Provided entries:
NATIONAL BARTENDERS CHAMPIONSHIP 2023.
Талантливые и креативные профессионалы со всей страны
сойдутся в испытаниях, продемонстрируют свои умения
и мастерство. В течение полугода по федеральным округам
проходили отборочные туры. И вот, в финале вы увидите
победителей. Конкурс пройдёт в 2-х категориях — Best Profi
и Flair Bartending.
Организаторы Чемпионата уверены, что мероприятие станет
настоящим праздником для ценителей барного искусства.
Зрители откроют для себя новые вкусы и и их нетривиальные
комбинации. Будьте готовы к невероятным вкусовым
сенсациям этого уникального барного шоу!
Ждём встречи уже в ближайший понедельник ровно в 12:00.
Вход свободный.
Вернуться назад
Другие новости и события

Work order: Retype all the rows above line for line, changing nothing.

Finished task:
NATIONAL BARTENDERS CHAMPIONSHIP 2023.
Талантливые и креативные профессионалы со всей страны
сойдутся в испытаниях, продемонстрируют свои умения
и мастерство. В течение полугода по федеральным округам
проходили отборочные туры. И вот, в финале вы увидите
победителей. Конкурс пройдёт в 2-х категориях — Best Profi
и Flair Bartending.
Организаторы Чемпионата уверены, что мероприятие станет
настоящим праздником для ценителей барного искусства.
Зрители откроют для себя новые вкусы и и их нетривиальные
комбинации. Будьте готовы к невероятным вкусовым
сенсациям этого уникального барного шоу!
Ждём встречи уже в ближайший понедельник ровно в 12:00.
Вход свободный.
Вернуться назад
Другие новости и события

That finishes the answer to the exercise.